--- Directive ---
Exactly reproduce the lines beginning with the line that includes "X141479200Y-134975600D03*" and ending with the last line of the data.

--- Data provided ---
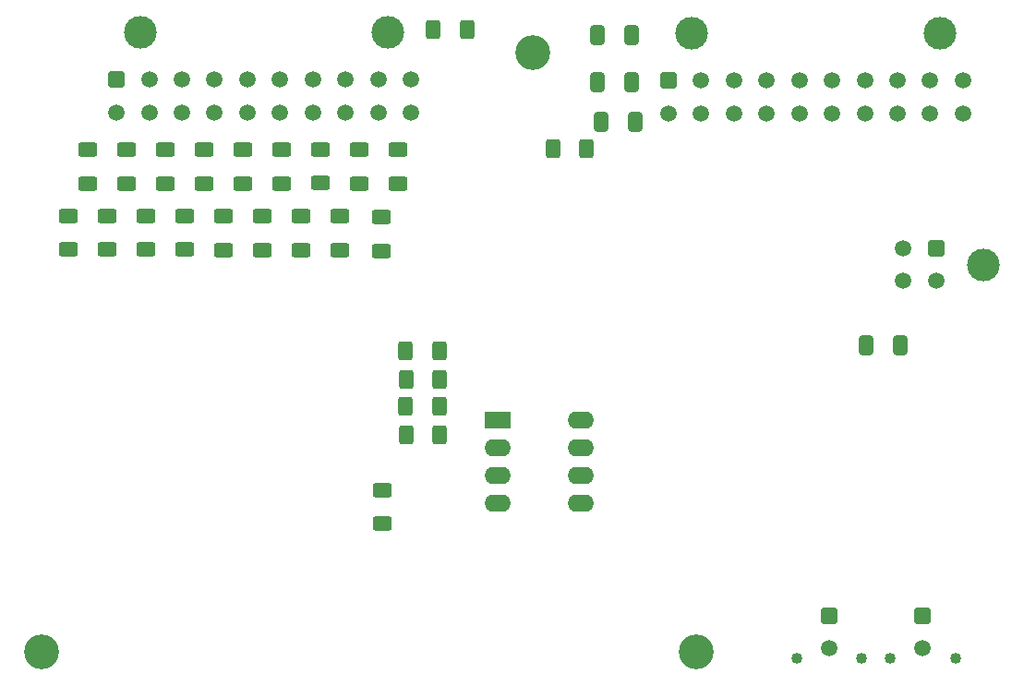
<source format=gbr>
%TF.GenerationSoftware,KiCad,Pcbnew,7.0.8*%
%TF.CreationDate,2024-05-16T20:38:27+02:00*%
%TF.ProjectId,FTCMS_V2,4654434d-535f-4563-922e-6b696361645f,rev?*%
%TF.SameCoordinates,Original*%
%TF.FileFunction,Soldermask,Bot*%
%TF.FilePolarity,Negative*%
%FSLAX46Y46*%
G04 Gerber Fmt 4.6, Leading zero omitted, Abs format (unit mm)*
G04 Created by KiCad (PCBNEW 7.0.8) date 2024-05-16 20:38:27*
%MOMM*%
%LPD*%
G01*
G04 APERTURE LIST*
G04 Aperture macros list*
%AMRoundRect*
0 Rectangle with rounded corners*
0 $1 Rounding radius*
0 $2 $3 $4 $5 $6 $7 $8 $9 X,Y pos of 4 corners*
0 Add a 4 corners polygon primitive as box body*
4,1,4,$2,$3,$4,$5,$6,$7,$8,$9,$2,$3,0*
0 Add four circle primitives for the rounded corners*
1,1,$1+$1,$2,$3*
1,1,$1+$1,$4,$5*
1,1,$1+$1,$6,$7*
1,1,$1+$1,$8,$9*
0 Add four rect primitives between the rounded corners*
20,1,$1+$1,$2,$3,$4,$5,0*
20,1,$1+$1,$4,$5,$6,$7,0*
20,1,$1+$1,$6,$7,$8,$9,0*
20,1,$1+$1,$8,$9,$2,$3,0*%
G04 Aperture macros list end*
%ADD10C,3.200000*%
%ADD11C,3.000000*%
%ADD12RoundRect,0.250001X-0.499999X0.499999X-0.499999X-0.499999X0.499999X-0.499999X0.499999X0.499999X0*%
%ADD13C,1.500000*%
%ADD14R,2.400000X1.600000*%
%ADD15O,2.400000X1.600000*%
%ADD16C,1.020000*%
%ADD17RoundRect,0.250001X-0.499999X-0.499999X0.499999X-0.499999X0.499999X0.499999X-0.499999X0.499999X0*%
%ADD18RoundRect,0.250000X-0.625000X0.400000X-0.625000X-0.400000X0.625000X-0.400000X0.625000X0.400000X0*%
%ADD19RoundRect,0.250000X-0.400000X-0.625000X0.400000X-0.625000X0.400000X0.625000X-0.400000X0.625000X0*%
%ADD20RoundRect,0.250000X0.412500X0.650000X-0.412500X0.650000X-0.412500X-0.650000X0.412500X-0.650000X0*%
%ADD21RoundRect,0.250000X-0.412500X-0.650000X0.412500X-0.650000X0.412500X0.650000X-0.412500X0.650000X0*%
%ADD22RoundRect,0.250000X0.400000X0.625000X-0.400000X0.625000X-0.400000X-0.625000X0.400000X-0.625000X0*%
G04 APERTURE END LIST*
D10*
%TO.C,H2*%
X150000000Y-105000000D03*
%TD*%
%TO.C,H1*%
X105000000Y-160000000D03*
%TD*%
D11*
%TO.C,J4*%
X191312800Y-124460000D03*
D12*
X186992800Y-122960000D03*
D13*
X186992800Y-125960000D03*
X183992800Y-122960000D03*
X183992800Y-125960000D03*
%TD*%
D14*
%TO.C,OP1*%
X146812000Y-138684000D03*
D15*
X146812000Y-141224000D03*
X146812000Y-143764000D03*
X146812000Y-146304000D03*
X154432000Y-146304000D03*
X154432000Y-143764000D03*
X154432000Y-141224000D03*
X154432000Y-138684000D03*
%TD*%
D16*
%TO.C,J6*%
X174190400Y-160566800D03*
X180190400Y-160566800D03*
D17*
X177190400Y-156626800D03*
D13*
X177190400Y-159626800D03*
%TD*%
D10*
%TO.C,H3*%
X165000000Y-160000000D03*
%TD*%
D11*
%TO.C,J2*%
X164618400Y-103274400D03*
X187318400Y-103274400D03*
D17*
X162458400Y-107594400D03*
D13*
X162458400Y-110594400D03*
X165458400Y-107594400D03*
X165458400Y-110594400D03*
X168458400Y-107594400D03*
X168458400Y-110594400D03*
X171458400Y-107594400D03*
X171458400Y-110594400D03*
X174458400Y-107594400D03*
X174458400Y-110594400D03*
X177458400Y-107594400D03*
X177458400Y-110594400D03*
X180458400Y-107594400D03*
X180458400Y-110594400D03*
X183458400Y-107594400D03*
X183458400Y-110594400D03*
X186458400Y-107594400D03*
X186458400Y-110594400D03*
X189458400Y-107594400D03*
X189458400Y-110594400D03*
%TD*%
D16*
%TO.C,J3*%
X182775600Y-160566800D03*
X188775600Y-160566800D03*
D17*
X185775600Y-156626800D03*
D13*
X185775600Y-159626800D03*
%TD*%
D11*
%TO.C,J1*%
X114009000Y-103170000D03*
X136709000Y-103170000D03*
D17*
X111849000Y-107490000D03*
D13*
X111849000Y-110490000D03*
X114849000Y-107490000D03*
X114849000Y-110490000D03*
X117849000Y-107490000D03*
X117849000Y-110490000D03*
X120849000Y-107490000D03*
X120849000Y-110490000D03*
X123849000Y-107490000D03*
X123849000Y-110490000D03*
X126849000Y-107490000D03*
X126849000Y-110490000D03*
X129849000Y-107490000D03*
X129849000Y-110490000D03*
X132849000Y-107490000D03*
X132849000Y-110490000D03*
X135849000Y-107490000D03*
X135849000Y-110490000D03*
X138849000Y-107490000D03*
X138849000Y-110490000D03*
%TD*%
D18*
%TO.C,R18*%
X137668000Y-113919000D03*
X137668000Y-117019000D03*
%TD*%
%TO.C,R17*%
X136144000Y-120116000D03*
X136144000Y-123216000D03*
%TD*%
%TO.C,R3*%
X110998000Y-119963000D03*
X110998000Y-123063000D03*
%TD*%
%TO.C,R4*%
X112776000Y-113919000D03*
X112776000Y-117019000D03*
%TD*%
%TO.C,R10*%
X123444000Y-113919000D03*
X123444000Y-117019000D03*
%TD*%
%TO.C,R14*%
X130556000Y-113893000D03*
X130556000Y-116993000D03*
%TD*%
D19*
%TO.C,R19*%
X140893200Y-102870000D03*
X143993200Y-102870000D03*
%TD*%
D20*
%TO.C,C25*%
X183680500Y-131826000D03*
X180555500Y-131826000D03*
%TD*%
D18*
%TO.C,R15*%
X132334000Y-120015000D03*
X132334000Y-123115000D03*
%TD*%
D21*
%TO.C,C1*%
X156323900Y-111353600D03*
X159448900Y-111353600D03*
%TD*%
D18*
%TO.C,R1*%
X107442000Y-119963000D03*
X107442000Y-123063000D03*
%TD*%
%TO.C,R27*%
X136245600Y-145109600D03*
X136245600Y-148209600D03*
%TD*%
%TO.C,R13*%
X128778000Y-120015000D03*
X128778000Y-123115000D03*
%TD*%
%TO.C,R11*%
X125222000Y-120015000D03*
X125222000Y-123115000D03*
%TD*%
D19*
%TO.C,R25*%
X138379200Y-140055600D03*
X141479200Y-140055600D03*
%TD*%
D22*
%TO.C,R26*%
X141454400Y-137464800D03*
X138354400Y-137464800D03*
%TD*%
D18*
%TO.C,R5*%
X114554000Y-119963000D03*
X114554000Y-123063000D03*
%TD*%
%TO.C,R8*%
X119888000Y-113919000D03*
X119888000Y-117019000D03*
%TD*%
D22*
%TO.C,R23*%
X141428400Y-132334000D03*
X138328400Y-132334000D03*
%TD*%
D21*
%TO.C,C21*%
X155917500Y-103378000D03*
X159042500Y-103378000D03*
%TD*%
D18*
%TO.C,R6*%
X116332000Y-113919000D03*
X116332000Y-117019000D03*
%TD*%
%TO.C,R12*%
X127000000Y-113919000D03*
X127000000Y-117019000D03*
%TD*%
%TO.C,R7*%
X118110000Y-119963000D03*
X118110000Y-123063000D03*
%TD*%
D19*
%TO.C,R20*%
X151866000Y-113792000D03*
X154966000Y-113792000D03*
%TD*%
%TO.C,R32*%
X138379200Y-134975600D03*
X141479200Y-134975600D03*
%TD*%
D18*
%TO.C,R9*%
X121666000Y-120015000D03*
X121666000Y-123115000D03*
%TD*%
%TO.C,R2*%
X109220000Y-113919000D03*
X109220000Y-117019000D03*
%TD*%
D21*
%TO.C,C20*%
X155917500Y-107696000D03*
X159042500Y-107696000D03*
%TD*%
D18*
%TO.C,R16*%
X134112000Y-113919000D03*
X134112000Y-117019000D03*
%TD*%
M02*

</source>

--- Your response ---
X141479200Y-134975600D03*
%TD*%
D18*
%TO.C,R9*%
X121666000Y-120015000D03*
X121666000Y-123115000D03*
%TD*%
%TO.C,R2*%
X109220000Y-113919000D03*
X109220000Y-117019000D03*
%TD*%
D21*
%TO.C,C20*%
X155917500Y-107696000D03*
X159042500Y-107696000D03*
%TD*%
D18*
%TO.C,R16*%
X134112000Y-113919000D03*
X134112000Y-117019000D03*
%TD*%
M02*

</source>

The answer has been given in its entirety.